Yes, and I wonder how much more of this attention-seeking behavior you can take. You're probably annoyed by having to constantly think of nice things to say to stroke their ego.
However, at Happier Human, we try to help you understand people's behaviors, how to empathize, and find practical solutions. In fact, we all like to hear good things about ourselves. But someone who is habitually going out of their way to be noticed? Now that calls for a discussion.
I'll explain what it means to fish for compliments and provide examples. After that, we'll get to the bottom of why people seek attention and how to address it.
What Does Fishing for Compliments Mean?
The phrase “fishing for compliments” is an idiom or form of expression that means you or someone else is trying to get people to say nice things about them. It's called fishing because it's done in a way to “bait” someone into offering you praise.
Not only that, it's typically a constant and often annoying need for admiration. Interestingly, those who do this aren't necessarily conscious of the behavior.
Telltale Signs Someone Is Fishing for Compliments
It may not occur to you that a certain person in your circle is seeking attention. They may do it in a subtle way, unless of course, they are a grandiose and braggadocios narcissist.
If the individual has an insatiable desire for recognition, they are likely to habitually engage in one or more of the following behaviors:
Fishing for Compliments Using Reverse Psychology
People who search for praise do not always come straight out and prompt you to say something pleasant about them. They sometimes use what is called reverse psychology to elicit compliments.
According to BetterHelp.com, reverse psychology is, “a method of trying to make someone do what you want by asking them to do the opposite and expecting them to disagree with you.” Some psychological experts describe it as a manipulative tactic.
In this case, the individual says something negative about themselves in hopes that you will debunk it and offer kind words. For example, your friend may criticize her looks. That's the bait. You bite the bait and respond by reassuring her that she looks beautiful.
Now, it's helpful to note that this is often done unconsciously. In other words, your friend may not say, “Here she comes! Let me try and get her to say something sweet about me.”
Examples of Fishing for Compliments
Individuals who goad others into recognizing their looks, possessions, or accomplishments do so in obvious or sneaky ways. You may not spot their “look at me” tactics when they do or say the following:
7 Reasons Why People Seek Attention
According to Healthline, “attention-seeking behavior is a conscious or unconscious attempt to become the center of attention…” Fishing for compliments is an obvious way to get noticed, but there are others including causing drama, seeking sympathy, and getting into controversial discussions on social media.
The behavior is often driven by a personality or psychiatric issue that manifests as low self-esteem, a need for admiration or validation, jealousy, loneliness, or personality disorders.

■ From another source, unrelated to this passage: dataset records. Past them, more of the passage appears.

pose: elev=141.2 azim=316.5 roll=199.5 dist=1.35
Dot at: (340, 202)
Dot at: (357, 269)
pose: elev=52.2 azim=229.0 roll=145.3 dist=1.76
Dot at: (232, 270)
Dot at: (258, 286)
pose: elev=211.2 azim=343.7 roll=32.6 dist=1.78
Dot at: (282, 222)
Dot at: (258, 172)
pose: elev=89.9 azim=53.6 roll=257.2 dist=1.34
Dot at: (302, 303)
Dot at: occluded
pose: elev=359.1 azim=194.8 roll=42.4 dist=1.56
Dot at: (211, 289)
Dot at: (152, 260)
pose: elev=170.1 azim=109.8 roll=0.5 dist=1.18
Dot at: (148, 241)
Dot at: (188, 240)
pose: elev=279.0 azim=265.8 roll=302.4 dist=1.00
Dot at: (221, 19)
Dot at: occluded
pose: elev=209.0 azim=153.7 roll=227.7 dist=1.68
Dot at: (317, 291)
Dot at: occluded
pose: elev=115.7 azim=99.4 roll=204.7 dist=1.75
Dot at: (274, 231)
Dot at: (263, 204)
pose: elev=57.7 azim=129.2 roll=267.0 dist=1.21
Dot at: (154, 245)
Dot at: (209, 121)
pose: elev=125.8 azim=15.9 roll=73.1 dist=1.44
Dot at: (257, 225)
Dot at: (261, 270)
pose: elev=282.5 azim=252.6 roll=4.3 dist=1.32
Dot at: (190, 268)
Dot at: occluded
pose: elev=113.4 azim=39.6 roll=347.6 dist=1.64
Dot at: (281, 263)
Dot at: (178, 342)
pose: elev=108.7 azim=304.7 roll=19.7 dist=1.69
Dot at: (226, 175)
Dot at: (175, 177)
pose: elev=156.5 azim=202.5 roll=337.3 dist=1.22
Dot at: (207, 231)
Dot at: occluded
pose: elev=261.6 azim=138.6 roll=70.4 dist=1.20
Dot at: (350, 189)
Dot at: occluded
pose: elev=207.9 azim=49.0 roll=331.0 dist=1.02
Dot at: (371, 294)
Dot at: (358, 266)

#1. They have low self-esteem
Low self-esteem, in simple terms, is feeling bad about oneself or unworthy most of the time. Those who struggle with the state of mind have a negative view of themselves, criticize themselves harshly, and doubt their abilities.
Negative self-perception may stem from early childhood trauma, e.g., neglect or abuse, as well as a chronic illness, such as anxiety. Other reasons include harsh criticisms from caregivers or being told their looks or abilities don't measure up to their siblings and peers.
Fishing for compliments, and getting them, might serve as a coping strategy and a confidence booster. Getting noticed provides them with reassurance that they are valuable, loved, and accepted.
#2. They need admiration
Someone may attempt to become the center of attention for two main reasons. They want to be seen and they want to be admired. It can be as simple as that. The obvious question that follows is, “Why?” They're insecure. Plain and simple.
Secure individuals have healthy self-esteem and are able to navigate life as well as challenges without soliciting admiration. On the other hand, insecure people are unable to self-soothe and build themselves up. As a result, they're forced to seek that sense of “wholeness” externally.
Take the narcissist, for example, someone who deep down inside feels inferior and struggles with chronic low self-esteem. A classic trait of narcissism is an excessive need for admiration and narcissists wouldn't think twice to manipulate compliments from others.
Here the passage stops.